Using the official azure/setup-kubectl action ensures you get signed binaries and can pin a specific version for reproducible builds.

4. Fetching Kubernetes Cluster Details

After installing, verify connectivity by checking the client version and listing all nodes:

      - name: Fetch Kubernetes Cluster Details
        run: |
          kubectl version --short
          echo "------------------------------------------"
          kubectl get nodes

5. Full dev-deploy Job Snippet

Here’s the complete YAML for the dev-deploy job:

jobs:
  dev-deploy:
    needs: docker
    runs-on: ubuntu-latest
    steps:
      - name: Checkout Repo
        uses: actions/checkout@v4

      - name: Install kubectl CLI
        uses: azure/setup-kubectl@v3
        with:
          version: '1.26.0'

      - name: Fetch Kubernetes Cluster Details
        run: |
          kubectl version --short
          echo "------------------------------------------"
          kubectl get nodes

5.1 Step-by-Step Summary

StepActionDescription
Checkout Repoactions/checkout@v4Clones your repository to the runner.
Install kubectl CLIazure/setup-kubectl@v3Installs a specific version of kubectl.
Fetch Kubernetes Cluster Detailskubectl version --shortValidates CLI version and cluster connectivity.

6. Workflow Execution

When you push these changes, GitHub Actions will execute unit-testing, code-coverage, and docker first. Once they succeed, dev-deploy runs.

The image shows a GitHub Actions page for a project called "Solar System Workflow," displaying a list of workflow runs with their statuses and details.

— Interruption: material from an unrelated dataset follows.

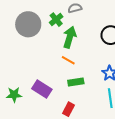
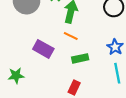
purple rectangle: (42, 89) -> (43, 49), moved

The image shows a GitHub Actions workflow in progress, with steps for unit testing, code coverage, containerization, and deployment. The workflow is titled "installing kubectl" and includes a visual representation of the job sequence.

7. Troubleshooting Connection Errors

If you encounter:

Error: Unable to connect to the server: dial tcp 127.0.0.1:6443: connect: connection refused

that indicates kubectl has no valid context because no kubeconfig is set.

Warning

You must provide a kubeconfig file via secrets or variables and configure it in your workflow. Without it, kubectl cannot authenticate to your cluster.

Example kubeconfig

cat ~/.kube/config
apiVersion: v1
kind: Config
preferences: {}
clusters:
- cluster:
    certificate-authority-data: LS0tL...
  name: my-cluster
contexts:
- context:
    cluster: my-cluster
    namespace: default
    user: my-cluster-admin
  name: my-cluster-ctx
current-context: my-cluster-ctx
users:
- name: my-cluster-admin
  user:
    token: YOUR_TOKEN_HERE

To integrate this in GitHub Actions, store the kubeconfig as a secret and load it before your kubectl steps.